The Grace 1, able to ship 2 million barrels of crude, was intercepted by detachments of Royal Marines and Gibraltarian police, who boarded the tanker from a helicopter and speed boat in the early hours of Thursday morning. The ship is now anchored near Gibraltar, a British overseas territory on Spain’s southern tip that overlooks the strait between the Mediterranean Sea and the Atlantic Ocean.
“We have detained the vessel and its cargo,” said Fabian Picardo, Gibraltar’s chief minister. “This action arose from information giving the Gibraltar government reasonable grounds to believe that the vessel, Grace 1, was acting in breach of European Union sanctions against Syria.”
Spain, however, is considering a formal complaint to the U.K. as the seizure took place in waters it considers its own, a spokesman for the Spanish foreign affairs ministry said by phone. U.K. had held consultations with Spain over the incident.
Suez Ban
Gibraltar didn’t say where the crude came from, but ship tracking data compiled by Bloomberg showed the vessel loaded at Iran’s Kharg Island oil terminal in mid-April. Several weeks later, the ship began a journey around the bottom of Africa, passing Cape Town in early June, rather than taking the more direct route through the Suez Canal.
Iran’s decision to lodge a diplomatic complaint shows Tehran isn’t attempting to disavow the cargo’s origin. Seyyed Abbas Mousavi, a spokesman for Iran’s foreign ministry, said on state TV that Britain’s move was “a kind of extraterritorial sanction” that could “escalate tension in the region.”
Britain’s Foreign Office confirmed that its ambassador had been summoned. Earlier in the day, Theresa May’s spokesman had offered London’s full support for Gibraltar’s actions.
‘Firm Action’
“We welcome this firm action to enforce EU sanctions against the Syrian regime,” the prime minister’s spokesman, James Slack, told reporters in London. “This sends a clear message that violation of the sanctions is unacceptable.”
The row comes at a difficult time in Anglo-Iranian relations. Last month, London joined Washington in blaming Iran for attacks on two tankers in the Gulf of Oman. The U.K. is also campaigning for the release of Nazanin Zaghari-Ratcliffe, a British woman imprisoned in Iran after being accused of spying.
The Grace 1’s voyage to the Mediterranean was circuitous, providing plenty of time to plan today’s action.
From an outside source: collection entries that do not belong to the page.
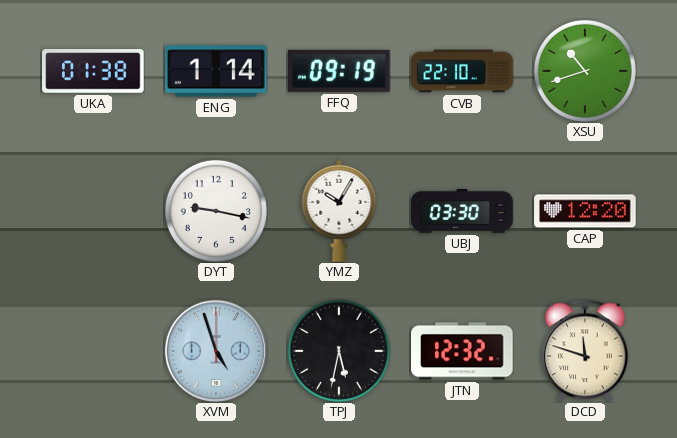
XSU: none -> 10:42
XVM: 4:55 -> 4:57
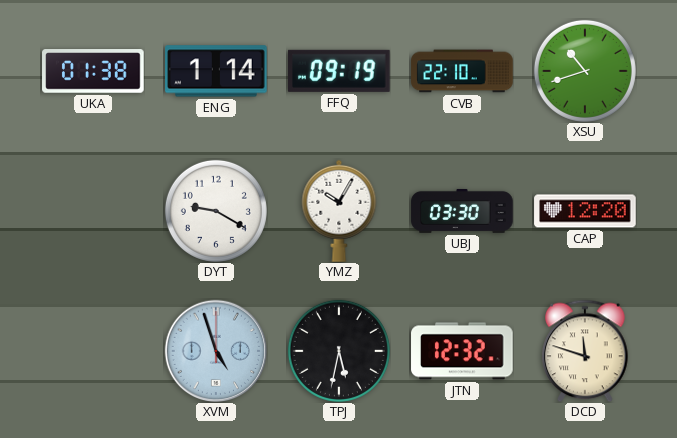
DYT: 9:17 -> 9:20
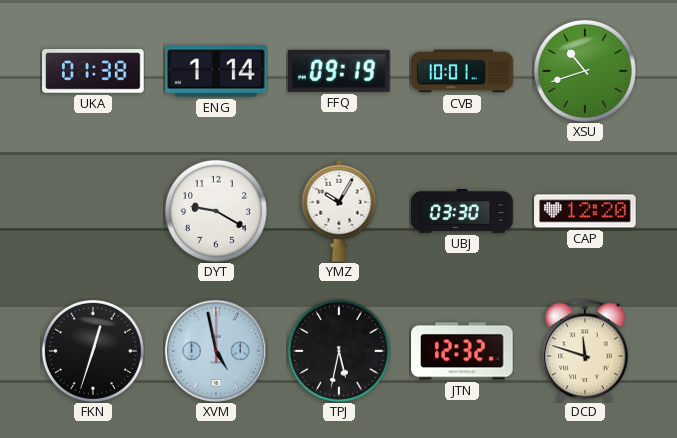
CVB: 22:10 -> 10:01
FKN: none -> 12:33
XVM: 4:57 -> 4:58
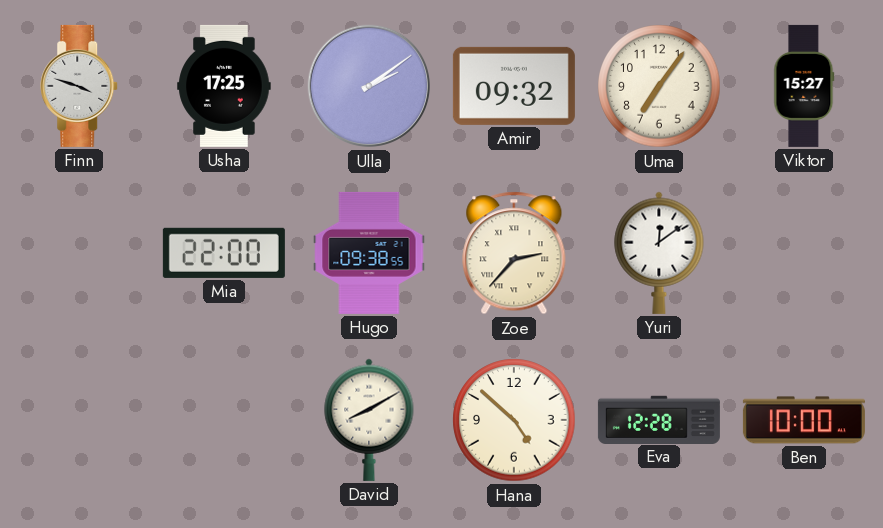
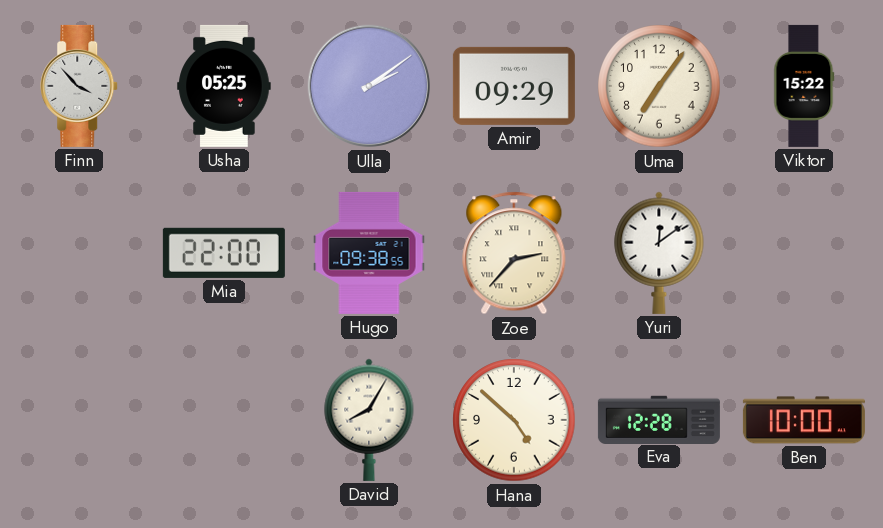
Finn: 3:48 -> 3:53
Usha: 17:25 -> 05:25
Amir: 09:32 -> 09:29
Viktor: 15:27 -> 15:22
David: 8:10 -> 8:05
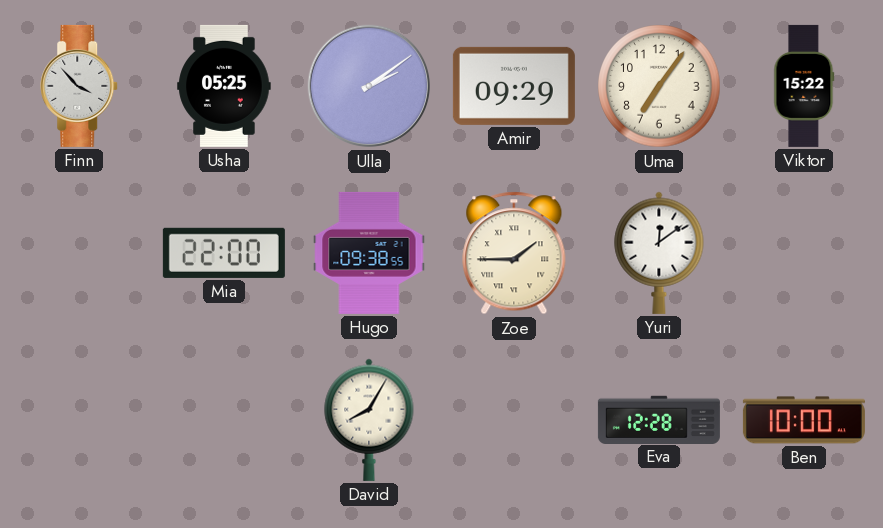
Zoe: 2:37 -> 1:45
Hana: 4:52 -> none
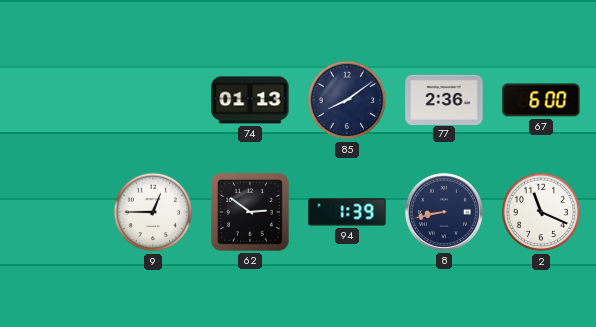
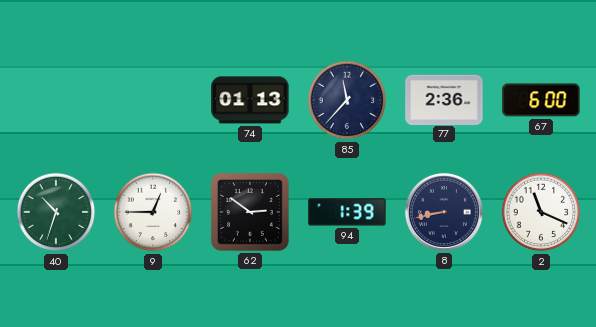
85: 8:09 -> 11:37
40: none -> 10:33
The from Iran to Syria sailing round Africa is about 23,300 kilometers (14,500 miles), compared with just 6,600 kilometers via the Red Sea and Suez Canal. A ship the size of the Grace 1, known as a Very Large Crude Carrier, or VLCC, can’t pass through the canal fully loaded.
VLCCs have the option of transiting the canal by discharging half their cargo, sending the oil through the Sumed Pipeline, and pick it up again in the Mediterranean, but the pipeline’s owners have refused to accept Iranian crude since 2012.
Iran has regularly supplied Syria with crude since the country descended into civil war in 2011. Iran backs the government headed by President Bashar Al-Assad, which has been sanctioned for most of this decade due to its bloody crackdown on the country’s civilians.
Syria receives Iranian crude despite the embargo. It imported at least 32,000 barrels a day in 2018 and 66,000 in 2017, according to tanker tracking data compiled by Bloomberg.
Gibraltar said Grace 1 was destined for the Baniyas refinery, which is owned by the Syrian government and is subject to both U.S. and EU sanctions. Three of the facility’s underwater oil pipelines were allegedly sabotaged with mines in June, according to Syrian TV, potentially complicating the unloading of cargoes there.